§ **REQUIREMENTS**
(A) From the legal excerpt on performance evaluations, extract the passage between "Regarding the third" and "S.W.3d at 13.", inclusive.
(B) According to the legal excerpt on performance evaluations, during which years was Kenneth Over Chief of the Hopkinsville Police Department?
(C) Pick up the legal excerpt on performance evaluations after its last sentence and keep writing.

§ **SOURCE EXCERPT**
==*==
Regarding the third argument, in a follow-up response dated March 12, 2013, City Attorney Willen clarified that Kenneth Over served as Chief of the Hopkinsville Police Department between 2000 and 2003, but "there are no reviews or evaluations of Officer Over during his time as Police Chief." Therefore, we are not concerned here with the performance evaluation of an agency head. Under normal circumstances, "the performance of an ordinary employee or even one of comparatively high rank is not of such significant public interest that it should be subject to disclosure. " Cape Publications, supra, 191 S.W.3d at 13.

In balancing the competing interests, we recall that the court in Cape Publications recognized two privacy interests involved in performance evaluations: the presence of "personal information" and the need for evaluators to "speak more frankly" about employees in an effort to improve performance. Id. On the other side, the public interest in disclosure which undergirds the Open Records Act is based on "the citizens' right to be informed as to what their government is doing." Zink, supra, 902 S.W.2d at 829.
==*==
§ **SUPPLIED MATERIAL**
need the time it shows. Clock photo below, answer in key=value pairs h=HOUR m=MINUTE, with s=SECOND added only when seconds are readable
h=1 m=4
==*==
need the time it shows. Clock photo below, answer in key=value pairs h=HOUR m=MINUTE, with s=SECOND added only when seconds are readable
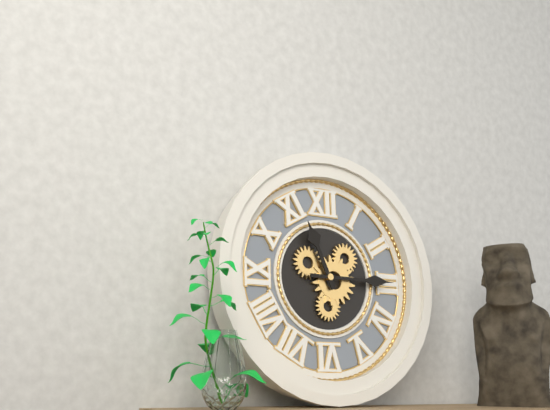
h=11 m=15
==*==
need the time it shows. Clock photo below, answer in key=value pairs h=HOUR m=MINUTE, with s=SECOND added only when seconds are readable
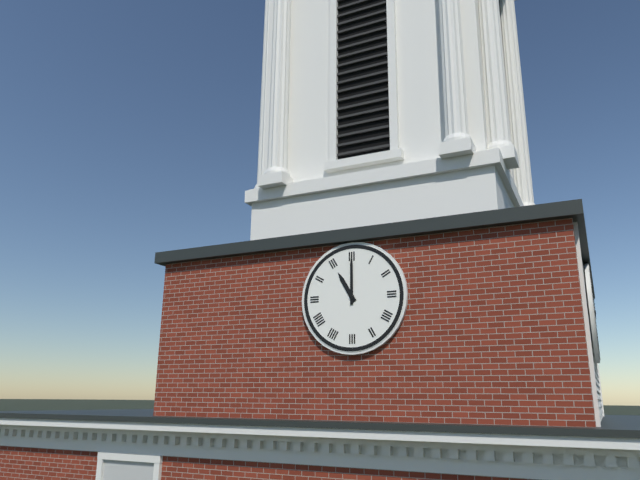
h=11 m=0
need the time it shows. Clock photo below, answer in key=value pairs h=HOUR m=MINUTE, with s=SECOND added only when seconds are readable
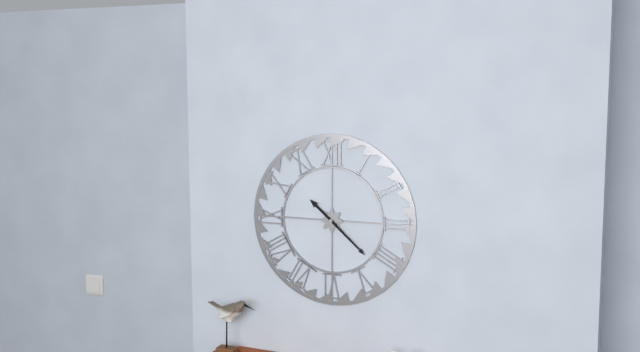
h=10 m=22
==*==
§ **RESULTS FOR THE EXERCISE**
(A)
Regarding the third argument, in a follow-up response dated March 12, 2013, City Attorney Willen clarified that Kenneth Over served as Chief of the Hopkinsville Police Department between 2000 and 2003, but "there are no reviews or evaluations of Officer Over during his time as Police Chief." Therefore, we are not concerned here with the performance evaluation of an agency head. Under normal circumstances, "the performance of an ordinary employee or even one of comparatively high rank is not of such significant public interest that it should be subject to disclosure. " Cape Publications, supra, 191 S.W.3d at 13.

(B) From 2000 to 2003.

(C)
In every decision cited above which ordered disclosure of performance evaluations, the request had been made by a newspaper. This is relevant to the question of whether disclosure would serve the public interest described in Zink. The request in this case, by contrast, is solely for the interest of Mr. Bussell in searching for new evidence to use in his latest RCr 11.42 motion. 1 This is not a request by a news organization, intended to shine a public light on the workings of government, but rather one being used as a litigation tool for private purposes. In view of all the circumstances, therefore, we conclude that the disclosure of the retired officers' performance evaluations would not significantly further the purpose of the Open Records Act and no overriding public interest has been shown to defeat the recognized privacy interests. Accordingly, we find no violation of the Act.

A party aggrieved by this decision may appeal it by initiating action in the appropriate circuit court pursuant to KRS 61.880(5) and KRS 61.882. Pursuant to KRS 61.880(3), the Attorney General should be notified of any action in circuit court, but should not be named as a party in that action or in any subsequent proceeding.

Distributed to:

Krista A. Dolan, Esq.Christine F. Upton, MMCH. Douglas Willen, Esq.

Footnotes

Footnotes

1 Ms. Dolan states that Mr. Bussell filed a previous RCr 11.42 motion in 1994 "based on, among other things, Brady [v. Maryland, 373 U.S. 83 (1963)] violations and ineffective assistance of counsel," which won him a second trial. Com. v. Bussell, 226 S.W.3d 96 (Ky. 2007). His present motion was filed over a year after the conviction at his third trial was affirmed by the Supreme Court of Kentucky in 2011.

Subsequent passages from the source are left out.